The Third Principle
AUTHOR’S NOTE: In The Tarot of the Bohemians, Papus covered a minor point that I’ve explored in much greater detail in my own work over the last few years, although at the time I had no idea I was echoing a nearly 150-year-old numerological concept. He proposed treating the second of two cards in a non-adjacent pair as a negative reflection or mirrored “reflex” of the more active and positive first card (the numbers all fell within his formulaic septenary pattern for the 22 trump cards); then, through division, he found the card occupying the midpoint between the positive and negative poles and designated it as the mediator or reconciler between them. His theme followed Wronski’s principles of creation (active), preservation (passive) and neutralization (neuter) that I explained in a previous post (although I prefer “integration” for the last one because the other cards should really be united in their expression, not mutually canceled, even if Wronski’s ideal state of being seems to suggest “pacification” of the opposites as a prerequisite for further evolution).
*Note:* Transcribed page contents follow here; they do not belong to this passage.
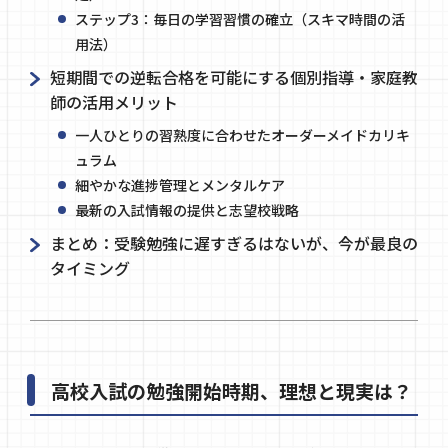
ステップ3：毎日の学習習慣の確立（スキマ時間の活
用法）
短期間での逆転合格を可能にする個別指導・家庭教
師の活用メリット
一人ひとりの習熟度に合わせたオーダーメイドカリキ
ュラム
細やかな進捗管理とメンタルケア
最新の入試情報の提供と志望校戦略
まとめ：受験勉強に遅すぎるはないが、今が最良の
タイミング
高校入試の勉強開始時期、理想と現実は？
Several years ago I created a number table for the 78 cards that does just that so I can avoid having to do the math every time I want to know this information. I’ve used this table in a variety of ways, often to create triangular spreads in which the “outcome” position is populated with the midpoint card between two extremes. In practice, these spreads are typically of the “action/reaction/resolution” kind that draws its inspiration from the Hegelian dialectic: “thesis/antithesis/synthesis,” although the cards at the opposite ends of the argument aren’t necessarily antithetical to one another; it’s just a method for examining their dynamic interplay. This is particularly useful when the two are separated by a wide gap in the number sequence.
My use of numbers is nowhere near as mystical as that of Papus, but I do see some practical uses in his approach. For example, in his discussion of the unnumbered Fool in the 21st position of the sequence, he relates it to the Hebrew letter Shin, which he says “expresses the same hieroglyphic meaning as the Zain and the Samekh: this is an arrow, an object directed to an aim. But the movement which was direct in the Zain, and which became circular in the Samekh, here takes the form of a vibration from one pole to the other, with an unstable point of equilibrium in the center.” (Here I’m disregarding the “Continental” Hebrew letter assignments and sticking with the Lover as Zain and Temperance as Samekh in line with later occult thinking of an astrological and alchemical nature.)
This discussion is remarkably similar to my own analogy that any binary condition emulates a pendulum swinging between two terminals that only comes to rest (briefly and imperceptibly) at the “bottom-dead-center” of its travel. If we think of “loosing an arrow” at the preferred choice in the Lover and seeing it reach a “turning-point” as we experience the full implications of our decision in Temperance, we might see a “rebound” in the form of vibratory imbalance (a “disturbance in the Force?”) as the consequences come back around (or we might say “come home to roost”). The clueless Fool sitting there may perfectly symbolize our flat-footed response to the situation if we didn’t anticipate the push-back. (If you’ve seen the “grandstand scene” from the archery contest in Robin Hood: Men in Tights, you’ll have an idea what I’m talking about.)
Going back to the initial premise about the middle card between two others, if we add the number of the Lover (6) to that of Temperance (14) we come up with 20, and half of that is 10, making the Wheel of Fortune the “reconciler” between the other two trumps. This has esoteric credibility in one school of thought because the Gemini association of the Lover and the Sagittarius connection to Temperance are zodiacal opposites, making them both contradictory and complementary (I won’t go into the allegorical tale of the “alchemical marriage” here); while the Wheel of Fortune relates to Jupiter, the ruler of Sagittarius. Between the image of “Cupid’s bow” in the Lover and the allusion to the Archer, Chiron, in the other two, I can accept the notion of an “arrow” as directed effort.
Below I’ve laid out an archetypal spread that might be used as a template for readings that involve some kind of goal-oriented initiative requiring forceful, focused action. (I included the Magician because the “10” of the Wheel reduces to “1,” and I sometimes think of the Fool as the “backseat driver” for the Magician as he steers the Wheel of Fortune down the road.) I would use this model for a three-card pull, with the card that lands on the middle triad showing the situational motif and the likely outcome of the matter. The “baseline narrative” for the array could be: “Successfully hitting the target (Lover) will require a juggling of priorities that relies on finesse (Temperance), tactical precision (Magician) and luck (Wheel of Fortune) in order to come away “clean” (Fool). The random cards drawn will suggest how well those objectives will be met.